Innamorata ingenua che trasudi lacrime
dopo avere assaporato le labbra pietrificate dell’amore.
Il ventre vuoto del pensiero abbandona la speranza
e con la polvere dell’indifferenza
crei l’infinito nulla
i cui organi seminano le orme stanche del tuo futuro.
Madre delusa che ai margini di un muto dolore
respiri l’immateriale fumo
di un sogno sconvolto dall’aborto.
Il cibo sottoforma di gelido metallo
penetra la tua bocca,
come una corrente nera scende nello stomaco
fino a renderti greve l’intestino.
L’allegria è un latte indigesto che non tolleri.
Pelle di casalinga acre,
offesa da eruzioni che,
come nuvole ispide,
sfregiano il cielo del tuo volto.
Lenta solitudine,
volo di un vecchio corvo che si abbassa
e punge la tua testa con becco deforme.
Umile lavandaia,
nelle tue varici stagna il sangue cupo della rassegnazione.
Un veleno sottile ti invade il cuore,
corrode la nudità della tua anima.
Il tuo utero è lo stelo di un fiore che vibra tra le note di un desiderio infranto.
Ma dall’odore del giorno morente
ecco emergere angeli dai riflessi argentati,
fulmini che esplodono tra le nervature di un firmamento sconvolto
e ti trascinano al galoppo sulla criniera del temporale.
La tua triste maschera di cera,
dilaniata da unghie incandescenti,
è una fiamma che brucia.
Sale un urlo di gioia nella ruota dell’estasi,
mentre una danza vibrante scuote spiriti volanti
che attraversano la pianura dell’entusiasmo.
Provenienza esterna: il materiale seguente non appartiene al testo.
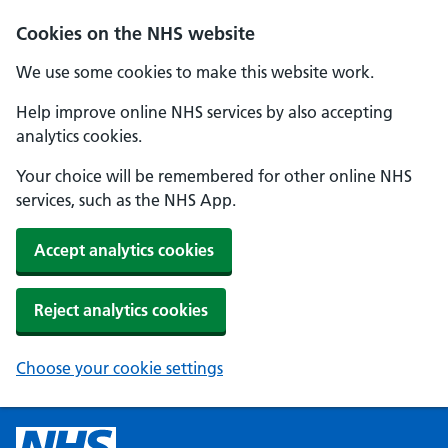
Cookies on the NHS website
We use some cookies to make this website work.
Help improve online NHS services by also accepting
analytics cookies.
Your choice will be remembered for other online NHS
services, such as the NHS App.
Accept analytics cookies
Reject analytics cookies
Choose your cookie settings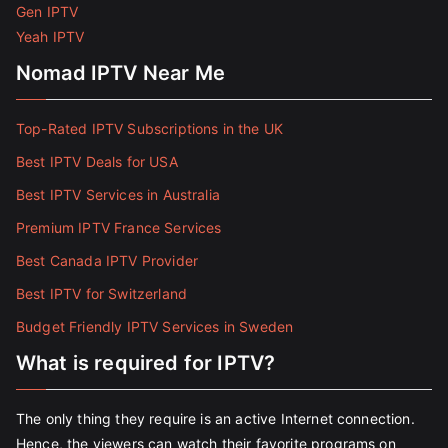
Gen IPTV
Yeah IPTV
Nomad IPTV Near Me
Top-Rated IPTV Subscriptions in the UK
Best IPTV Deals for USA
Best IPTV Services in Australia
Premium IPTV France Services
Best Canada IPTV Provider
Best IPTV for Switzerland
Budget Friendly IPTV Services in Sweden
What is required for IPTV?
The only thing they require is an active Internet connection.
Hence, the viewers can watch their favorite programs on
La felicità accarezza il tuo animo e ogni fremito si propaga lungo argini di serenità.
Il rumore del tramonto è breve.
La sera ritorna e il buio divora le stelle dell’illusione.
La tua intera vita si rovescia in un penoso spasmo.
Si smarrisce l’angelo dell’esultanza,
ritorna il cuore denso dell’ombra.
Donna senza mestruo,
l’età che avanza e ti sommerge
è un’onda ostile,
nell’abisso una musica d’inchiostro ti attende.
È una marea nera. Una schiuma senza ritorno.